Figure 6. Recognition of SdgB-dependent epitope by human antibodies.

(A) Four different human IgG preparations were reacted with plate-bound CWP from WT or ΔsdgB USA300 by ELISA. To calculate the specific anti-staphylococcal IgG content, data were normalized using a calibration curve with known IgG concentrations of a mAb against peptidoglycan, which has the same reactivity with both USA300 strains by ELISA. Data are expressed as µg/mL of anti-staphylococcal IgG in the serum. The reduction in reactivity observed for CWP from ΔsdgB (red bars) as compared to wild-type CWP (black bars) reflects IgG specific for SdgB-dependent epitopes. Asterisks indicate significant differences (p < 0.05) from WT CWP. (B) CWP from WT, ΔsdgA, or ΔsdgB, ΔsdgAΔsdgB USA300 were immunoblotted with rF1 and three additional human mAbs (SD2, SD3, and SD4) from different patients. All four mAbs showed similar epitope specificity.

Figure 7. SdgB glycosylation protects SDR proteins from cleavage by human neutrophil-derived cathepsin G.
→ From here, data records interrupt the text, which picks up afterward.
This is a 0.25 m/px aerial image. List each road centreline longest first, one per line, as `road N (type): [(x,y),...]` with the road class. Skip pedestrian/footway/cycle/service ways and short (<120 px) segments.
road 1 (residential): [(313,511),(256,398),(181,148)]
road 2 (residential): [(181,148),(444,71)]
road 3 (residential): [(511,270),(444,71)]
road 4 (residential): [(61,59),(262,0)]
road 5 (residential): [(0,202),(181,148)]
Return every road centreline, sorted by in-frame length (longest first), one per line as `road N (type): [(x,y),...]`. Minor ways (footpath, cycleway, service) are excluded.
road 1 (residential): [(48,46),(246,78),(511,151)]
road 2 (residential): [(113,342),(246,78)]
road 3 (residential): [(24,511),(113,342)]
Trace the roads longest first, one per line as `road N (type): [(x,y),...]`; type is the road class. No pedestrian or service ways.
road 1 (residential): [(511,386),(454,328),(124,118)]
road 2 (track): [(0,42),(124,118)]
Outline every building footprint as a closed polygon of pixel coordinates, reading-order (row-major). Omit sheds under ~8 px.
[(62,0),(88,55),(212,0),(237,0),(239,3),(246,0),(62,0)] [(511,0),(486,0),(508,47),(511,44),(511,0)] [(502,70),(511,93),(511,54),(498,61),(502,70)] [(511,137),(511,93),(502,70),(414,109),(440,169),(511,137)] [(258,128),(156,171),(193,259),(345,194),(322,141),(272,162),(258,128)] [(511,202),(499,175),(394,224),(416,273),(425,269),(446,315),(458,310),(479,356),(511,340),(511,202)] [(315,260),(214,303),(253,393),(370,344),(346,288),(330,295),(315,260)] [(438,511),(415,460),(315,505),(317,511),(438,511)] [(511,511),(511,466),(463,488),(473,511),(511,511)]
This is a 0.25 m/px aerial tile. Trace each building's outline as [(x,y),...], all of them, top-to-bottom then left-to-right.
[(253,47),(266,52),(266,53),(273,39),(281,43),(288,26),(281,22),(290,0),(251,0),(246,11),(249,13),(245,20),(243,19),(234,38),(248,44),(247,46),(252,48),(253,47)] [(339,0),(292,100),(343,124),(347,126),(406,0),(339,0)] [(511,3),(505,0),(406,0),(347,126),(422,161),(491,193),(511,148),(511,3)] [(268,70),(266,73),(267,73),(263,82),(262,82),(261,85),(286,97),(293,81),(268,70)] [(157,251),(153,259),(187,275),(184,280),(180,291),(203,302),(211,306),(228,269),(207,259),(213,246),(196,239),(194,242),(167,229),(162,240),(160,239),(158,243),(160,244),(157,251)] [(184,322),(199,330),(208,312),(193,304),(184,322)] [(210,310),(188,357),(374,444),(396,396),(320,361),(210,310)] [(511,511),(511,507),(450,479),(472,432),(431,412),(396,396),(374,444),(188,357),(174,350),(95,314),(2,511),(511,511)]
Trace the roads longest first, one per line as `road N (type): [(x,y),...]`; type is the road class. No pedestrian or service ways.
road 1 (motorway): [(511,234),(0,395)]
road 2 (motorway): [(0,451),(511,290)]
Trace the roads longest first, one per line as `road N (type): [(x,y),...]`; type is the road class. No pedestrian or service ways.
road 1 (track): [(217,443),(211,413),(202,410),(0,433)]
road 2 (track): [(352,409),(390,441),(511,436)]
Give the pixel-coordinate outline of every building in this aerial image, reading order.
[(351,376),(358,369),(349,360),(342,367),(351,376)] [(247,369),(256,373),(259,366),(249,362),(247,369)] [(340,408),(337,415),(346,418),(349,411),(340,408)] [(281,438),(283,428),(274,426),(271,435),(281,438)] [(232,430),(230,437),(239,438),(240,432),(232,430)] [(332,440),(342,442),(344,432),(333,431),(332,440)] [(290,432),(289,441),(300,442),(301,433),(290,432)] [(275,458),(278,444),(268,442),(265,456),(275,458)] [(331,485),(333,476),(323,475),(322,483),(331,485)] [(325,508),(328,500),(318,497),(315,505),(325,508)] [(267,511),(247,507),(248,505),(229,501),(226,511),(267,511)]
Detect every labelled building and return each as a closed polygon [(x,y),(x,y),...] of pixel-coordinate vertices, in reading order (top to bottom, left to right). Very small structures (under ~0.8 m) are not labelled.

(A) Live, in tact WT or ΔsdgB USA300 bacteria were incubated in the presence or absence of human neutrophil lysosomal extracts (NLE). Culture supernatants were immunoblotted with a mAb against the A-domain of ClfA (9E10) to detect cleaved ClfA fragments released from the bacteria. (B) Live, in tact WT or ΔsdgB cells were incubated in the presence or absence of lysosomal extracts from human THP1 cells or mouse RAW cells and culture supernatants were immunoblotted with anti-ClfA. (C) Live, intact WT or ΔsdgB cells were incubated with a panel of purified human neutrophil serine proteases, ie. neutrophil elastase (NE), cathepsin G (CatG), proteinase-3 (P3), and neutrophil serine protease-4 (NSP4). (D) Δ sdgB cells were treated with human neutrophil lysosomal extract in the presence or absence of a biochemical inhibitor of cathepsin G. (E) WT or various Sdg-mutant strains were treated with purified human cathepsin G. (B-E) Culture supernatants were analyzed by immunoblotting as in (A) to detect released ClfA fragments. (F) Live bacteria of WT, Δ sdgB, or ΔsdgB complemented with exogenous SdgB (psdgB) were treated with purified human cathepsin G. Culture supernatants (Sup) or cell wall preparations (CWP) were immunoblotted with mAb against the A-domain of ClfA (S4675), SdrD (17H4), or IsdA (2D3). In addition to S4675, another mAb against the A-domain of ClfA (9E10) showed similar results (not shown). (G) Human cathepsin G inhibits adherence of glycosylation-deficient S. aureus to human fibrinogen. Live WT or ΔsdgB USA300 bacteria were pre-incubated with cathepsin G, and allowed to adhere to fibrinogen-precoated plates. Bacterial adhesion was quantified by measuring the amount of bacterial ATP associated with the plates.